Dresden had no major industry, only a big town full of civilians. Once again: I am not making this up, it is very well documented - Harris did not even want to hit strategic factories or infrastructure. It was not a secret that he wanted to kill as many civilians as possible to "break the morale"... it is equally researched that the day bombings of the USAF on strategic infrastructure had a major impact on the outcome of the war, while the night bombings of cities is more than questionable. | | | | | I totally agree on Yanks wanting to snatch the army scientific plans and other strategic stuff, I vaguely remember that from school when the story started to unravel for us after the revolution..
I also remember that Dresden was a major hub of political support, moral support of Nazis for the region, due to being the capital of Saxonia, it was a one of the biggest German cities. On top of that, it was a logistic hub, it allowed and supported flow of weapons, supplies, meds and soldiers between Leipzig and Berlin. I think Russians if I remember well actually asked Allies for help, to push Nazis Eastwards, while they were pushing them from East to West, and to bomb Dresden to stop supplies, and destroy the logistic network that was going both West to East and North to South there and vice versa. It was a main traffic vein from and to Czech Protectorat and Nazis were milking us like mad that time, probably not sending people to Reich to work camps and blond blue eyed kids for Nazi adoptions anymore, but still all sorts of tragic things happening on that rail route. Moreover, Dresden was always a center of fine mechanics, lenses, etc.

Provided material

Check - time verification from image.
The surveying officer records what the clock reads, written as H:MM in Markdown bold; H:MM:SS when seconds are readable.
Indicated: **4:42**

==

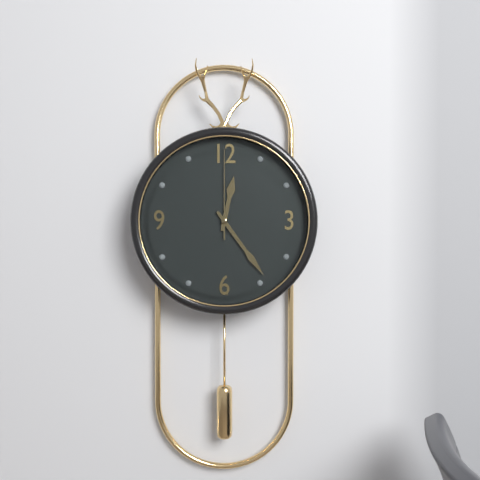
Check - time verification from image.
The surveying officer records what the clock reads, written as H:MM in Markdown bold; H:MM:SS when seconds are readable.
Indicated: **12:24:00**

* * *

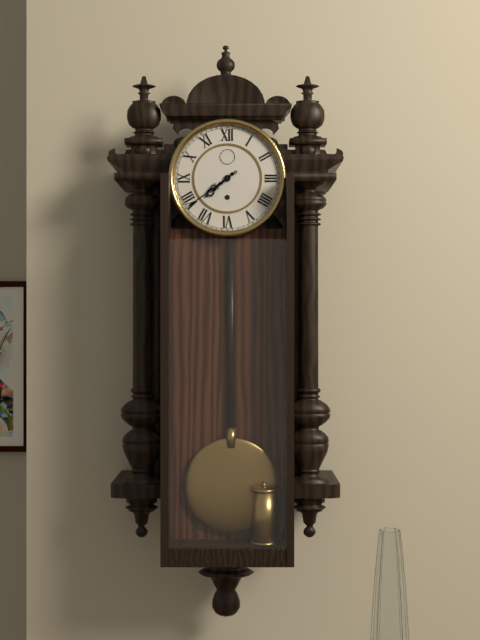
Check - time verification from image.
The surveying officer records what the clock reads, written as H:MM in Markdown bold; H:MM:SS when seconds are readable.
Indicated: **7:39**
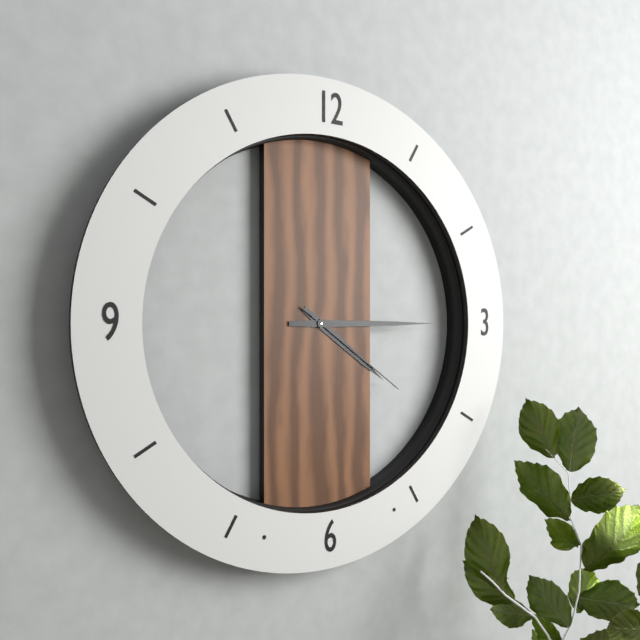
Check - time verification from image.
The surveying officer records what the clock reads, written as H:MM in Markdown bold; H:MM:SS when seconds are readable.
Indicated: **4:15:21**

Required work
Reproduce the passage on the bombing of Dresden word for word, in full.

Result for this task
Dresden had no major industry, only a big town full of civilians. Once again: I am not making this up, it is very well documented - Harris did not even want to hit strategic factories or infrastructure. It was not a secret that he wanted to kill as many civilians as possible to "break the morale"... it is equally researched that the day bombings of the USAF on strategic infrastructure had a major impact on the outcome of the war, while the night bombings of cities is more than questionable. | | | | | I totally agree on Yanks wanting to snatch the army scientific plans and other strategic stuff, I vaguely remember that from school when the story started to unravel for us after the revolution..
I also remember that Dresden was a major hub of political support, moral support of Nazis for the region, due to being the capital of Saxonia, it was a one of the biggest German cities. On top of that, it was a logistic hub, it allowed and supported flow of weapons, supplies, meds and soldiers between Leipzig and Berlin. I think Russians if I remember well actually asked Allies for help, to push Nazis Eastwards, while they were pushing them from East to West, and to bomb Dresden to stop supplies, and destroy the logistic network that was going both West to East and North to South there and vice versa. It was a main traffic vein from and to Czech Protectorat and Nazis were milking us like mad that time, probably not sending people to Reich to work camps and blond blue eyed kids for Nazi adoptions anymore, but still all sorts of tragic things happening on that rail route. Moreover, Dresden was always a center of fine mechanics, lenses, etc.